What the exercise asks: Reproduce the listing that follows character for character, excluding its pictures.

Material shown:

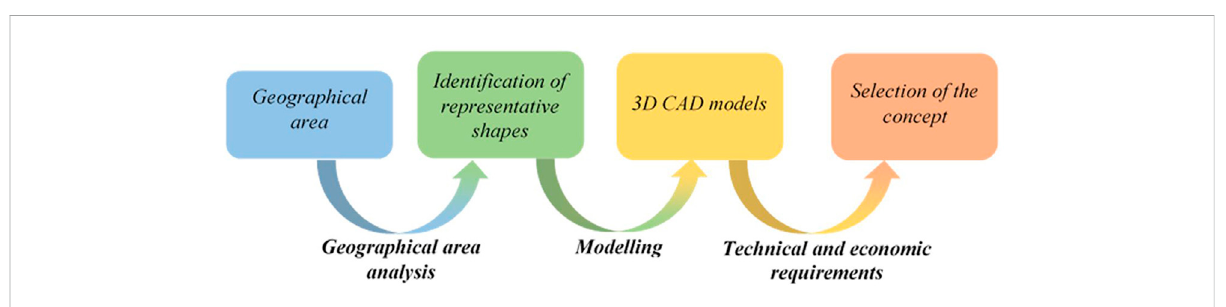
FIGURE 4 Main steps of the development of conceptual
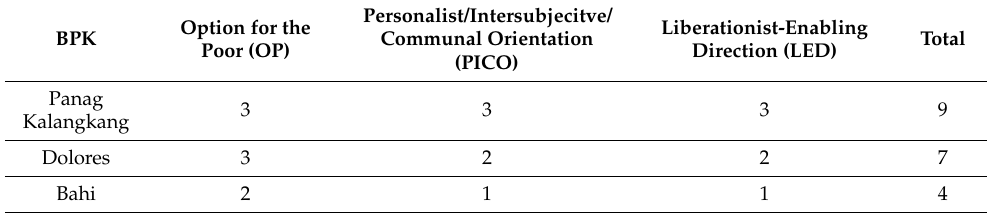
Table 3. Evaluative Scores of Three BECs relative to the salient features of Jesus’ compassion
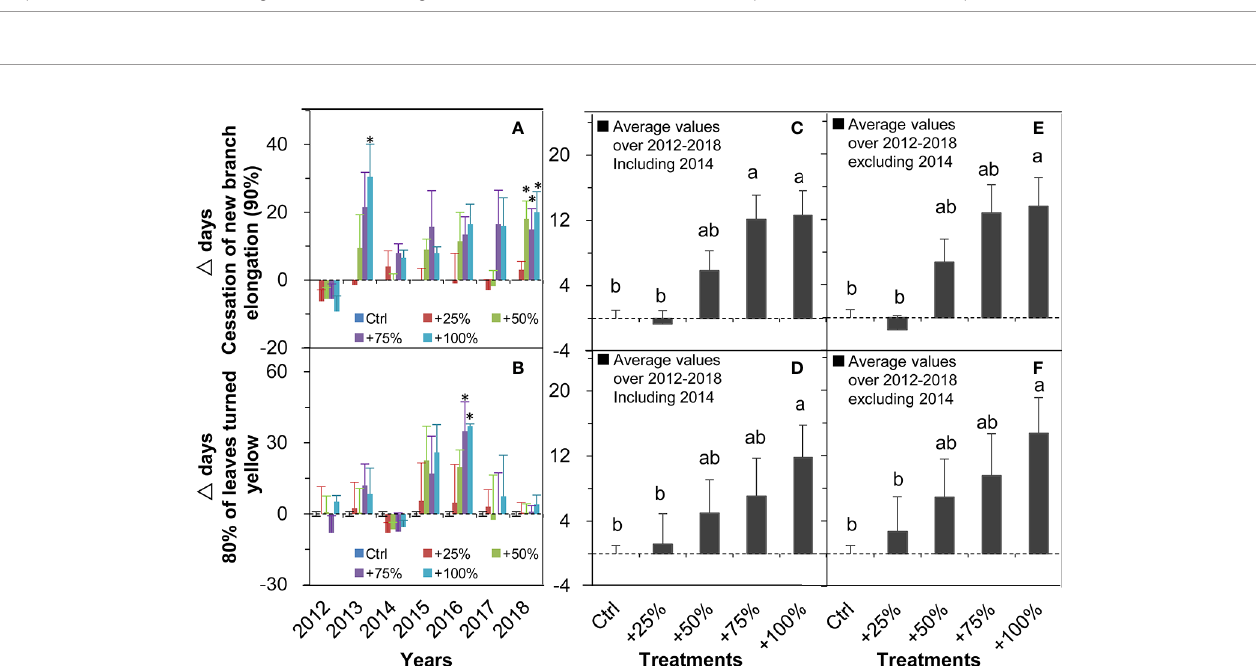
FIGURE 5 | Relative changes ( △ days; mean ± SE) of the two autumn events of N. tangutorum after water addition treatments (+25% to +100%) compared with the control (Ctrl). Positive and negative values represent delayed and advanced days, respectively. A, C , and E represent the cessation of new branch elongation. B, D, and F represent 80% of leaves turned yellow. * indicates signi fi cant differences at the P < 0.05 level compared with values in control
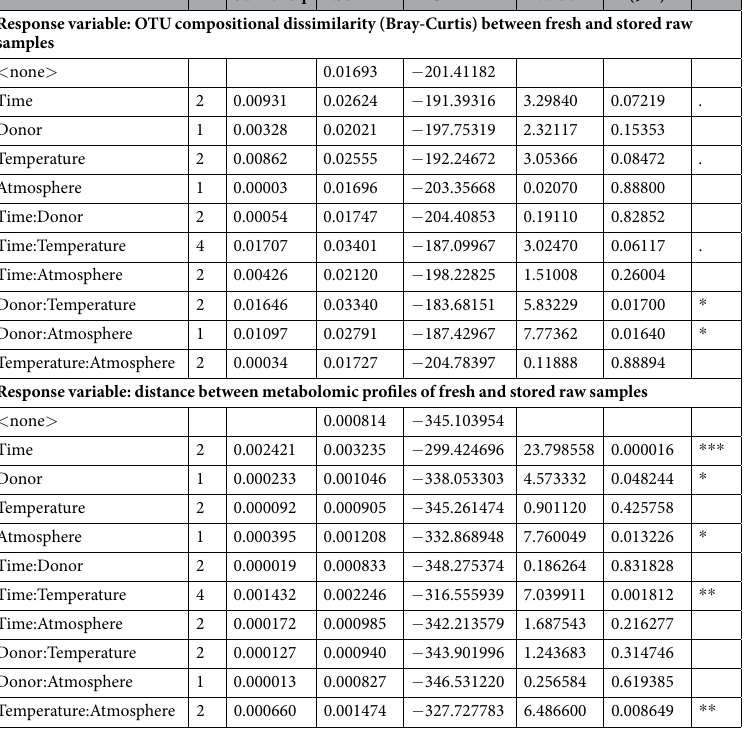
Table 1. Results of the two-way ANOVA. Impact of short-term storage conditions on raw samples. Signif. codes: 0 ‘ *** ’ 0.001 ‘ ** ’ 0.01 ‘ * ’ 0.05 ‘.’ 0.1 ‘ ’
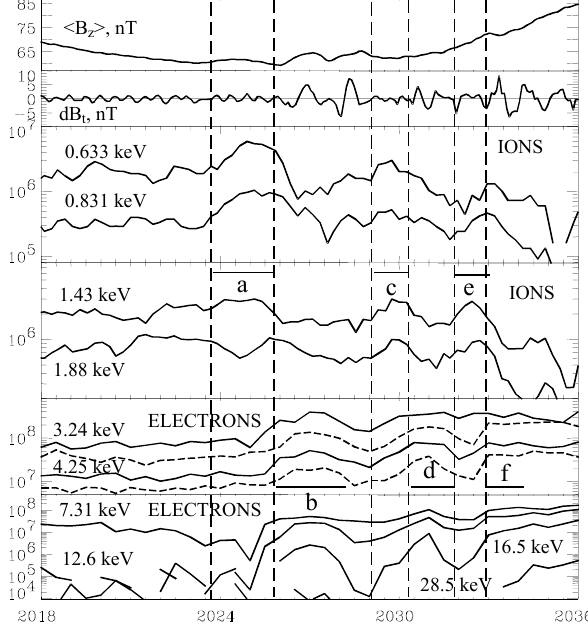
Fig. 6. The alternation of the low-energy ion and electron bursts during the substorm on 12 March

Solution for this task:
FIGURE 4 Main steps of the development of conceptual
Table 3. Evaluative Scores of Three BECs relative to the salient features of Jesus’ compassion
FIGURE 5 | Relative changes ( △ days; mean ± SE) of the two autumn events of N. tangutorum after water addition treatments (+25% to +100%) compared with the control (Ctrl). Positive and negative values represent delayed and advanced days, respectively. A, C , and E represent the cessation of new branch elongation. B, D, and F represent 80% of leaves turned yellow. * indicates signi fi cant differences at the P < 0.05 level compared with values in control
Table 1. Results of the two-way ANOVA. Impact of short-term storage conditions on raw samples. Signif. codes: 0 ‘ *** ’ 0.001 ‘ ** ’ 0.01 ‘ * ’ 0.05 ‘.’ 0.1 ‘ ’
Fig. 6. The alternation of the low-energy ion and electron bursts during the substorm on 12 March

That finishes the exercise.